For me personally, one of the hardest things to stop are these cuts and rushes through the paint:

Genuinely, if you get beat on these, what are you supposed to you? The continued rushes clear out the paint for a drive to the basket, meaning the on-ball defender has no help behind him. You either foul him before the shot or let him get the easy two. These plays feel like free money:

When I asked Tully what he’d do as an opposing coach to try and slow it down, he says the following with a laugh: “I’m not so sure, because I’m not the one who has to try to do that.” Recently, coaches have come up to Tully before games, complimenting the new-look offense: “One of the things [a recent opponent’s coach] said was “it’s amazing, I look at the stats and everyone on your team is averaging more assists than turnovers.” I didn’t know that, and I don’t know if that’s completely accurate, but I like it.” No word on if he told the coach that this offense had barely a month of implementation by the time they’d played; also no word on if said coach’s jaw then hit the floor.

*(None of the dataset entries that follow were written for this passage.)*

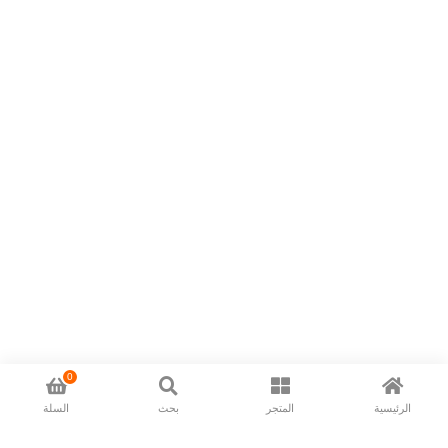
0
الرئيسية
المتجر
بحث
السلة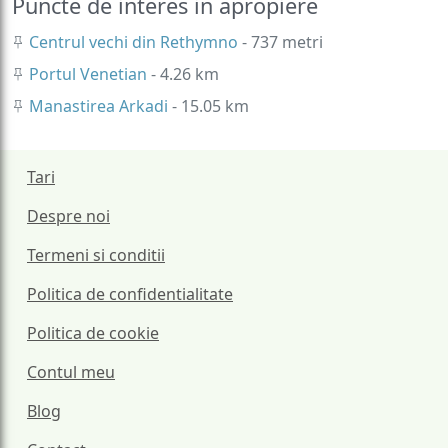
Puncte de interes in apropiere
Centrul vechi din Rethymno
- 737 metri
Portul Venetian
- 4.26 km
Manastirea Arkadi
- 15.05 km
Tari
Despre noi
Termeni si conditii
Politica de confidentialitate
Politica de cookie
Contul meu
Blog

What’s beautiful to me about this offense is that it promotes nearly everything I love about offense: great spacing, quick ball movement, an up-tempo lifestyle, ideal shot selection, lots of made threes, and lots of easy twos. When you look at it from an objective design standpoint, it’s a very hard offense to beat. So far, Roger Williams is 7-3 this season, concluding its pre-Christmas break schedule with an 80-67 win over Suffolk. Clearly, this team has a bright future; now, it’s up to staff development to see how far they can take it.

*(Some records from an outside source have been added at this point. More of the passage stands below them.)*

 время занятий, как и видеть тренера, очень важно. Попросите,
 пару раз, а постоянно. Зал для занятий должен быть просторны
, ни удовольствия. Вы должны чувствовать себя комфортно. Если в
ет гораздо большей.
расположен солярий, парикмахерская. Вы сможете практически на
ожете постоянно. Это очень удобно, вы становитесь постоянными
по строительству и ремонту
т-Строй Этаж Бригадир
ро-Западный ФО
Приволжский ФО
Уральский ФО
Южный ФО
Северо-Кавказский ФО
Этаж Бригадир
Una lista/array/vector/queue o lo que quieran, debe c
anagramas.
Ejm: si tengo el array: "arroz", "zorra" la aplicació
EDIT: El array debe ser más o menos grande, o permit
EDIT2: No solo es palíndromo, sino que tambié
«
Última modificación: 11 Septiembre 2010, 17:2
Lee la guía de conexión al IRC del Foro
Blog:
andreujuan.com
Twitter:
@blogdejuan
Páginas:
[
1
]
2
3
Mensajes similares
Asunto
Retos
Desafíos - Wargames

Because this offense has had such little time to set in, Tully was appropriately befuddled when I asked what he thought the team’s ceiling was. “When I’m watching us on film, I’m saying ‘hey, we’re doing this, and everybody should’ve been doing this,'” he notes. “We are so far from that point [of reaching our potential]. I think the ceiling is very high, but I’m not sure I can tell you what it is.” Let me be the first to say that I’m extremely excited to see this offense get better game-by-game.

Show Me My Opponent: Florida A&M

Circa 2003-04, I was really into reading as much as I possibly could about college football and basketball history. If you can imagine this – and I’m sure it’ll shock anyone reading this – I particularly loved rating systems. I was obsessed with the BCS and with its interlocking parts – Sagarin, Billingsley, Howell, et al. For whatever reason, a certain group of schools grabbed my attention in 2004. They were all newcomers to I-A (now FBS) in football, and they were all from Florida.

Obviously, you know the first two by heart now: Florida Atlantic and Florida International. Both are commuter-ish schools near or in Miami that offer degrees of various repute and what might as well be coaching rebuilding programs. In both sports, the following coaches have taken their talents to (sorta close to) South Beach: Lane Kiffin, Butch Davis, Ron Turner (took Illinois to 2001 Sugar Bowl), Isiah Thomas, Mike Jarvis (mid/late-90s CBB guy that took St. John’s to the Elite Eight in 1999), etc. These are places you go to convince others you’re younger than you are.

The third of these was a total mystery, and still is: Florida A&M. For one season, and one only, they transitioned up from I-AA to I-A. They have a phenomenal all-time record of 567-274-23 (67%) in football, including six MEAC titles from 1990 to 2001 under head coach Billy Joe. (I implore you to read more about this here, from friend of the show Bill Connelly.) In basketball, I can remember them taking on Kentucky in the first round of the 2004 NCAA Tournament. It would be Kentucky’s last win of that season.

Since that moment in time, Florida A&M serves as a historical oddity: the football program that died on impact in 2004, a basketball program that’s almost done the same, minus a play-in game loss in 2007 to Niagara. Largely, they operate of no consequence to anyone outside of Tallahassee, unless you know about the Marching 100, and I promised myself this wouldn’t be another post about marching bands. They do bring their basketball program to Knoxville this week. Unfortunately, they do not bring the marching band, or much notable history, with them.